桜の花が咲く頃、岸壁の母が旅立ちました。
本気とも冗談ともとれぬ話をとんちを利かして面白おかしく話すのが上手な人で人を笑わすのが上手かったと。周りの人達は口々にそう話していた。
どうやら仲間内ではムードメーカー的存在であったらしい。
私が大工の見習いとして働き始め2年目くらいだったでしょうか。一人前の大工となるまでに修得する技術の多さ、また果たして自分は棟梁としてやっていけるのだろうかという不安。今考えると早く一人前にならなけらばという焦りもあったのでしょう。
そんな時でした。
「男が一度足を入れた世界、途中で投げ出すとはみっともない。そんなんじゃ親父に笑われるよ。どんなに小さな家でもいいから 家1軒をまとめられる様になってから辞めても遅くはない。それでも辞めるのであればネオン街に行こうと何をしようとお前の自由だ。すきにしろ」と。
何ともお袋らしい叱咤激励でした。
家一軒をまとめ上げる棟梁としての醍醐味をお袋は私に教えたかったのでしょう。
それから32年。
今の私がこうしてあるのは間違いなくお袋のあの言葉が私の道しるべとなっていたのだと感じています。

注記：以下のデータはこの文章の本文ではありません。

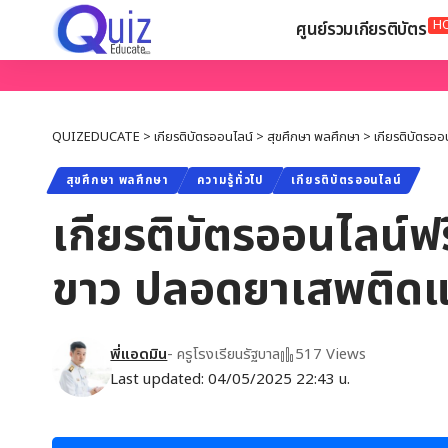
H
ศูนย์รวมเกียรติบัตร
QUIZEDUCATE
>
เกียรติบัตรออนไลน์
>
สุขศึกษา พลศึกษา
>
เกียรติบัตรออ
สุขศึกษา พลศึกษา
ความรู้ทั่วไป
เกียรติบัตรออนไลน์
เกียรติบัตรออนไลน์ฟร
ขาว ปลอดยาเสพติดแ
พี่แอดมิน
- ครูโรงเรียนรัฐบาล
517 Views
Last updated: 04/05/2025 22:43 น.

そんなお袋の口癖は「あんとんねぇ」この辺りの方言で「大丈夫」という意味です。
どこかで「あんとんねぇ」と言いながら見守ってくれている。。。そんな風に思っています。

さて一方、現場も忙しく回っています。
今週は母屋解体工事が長生村と旭市の2現場で行われます。
長い休みを頂きましたので『こまめにブログ更新』といきたいものです。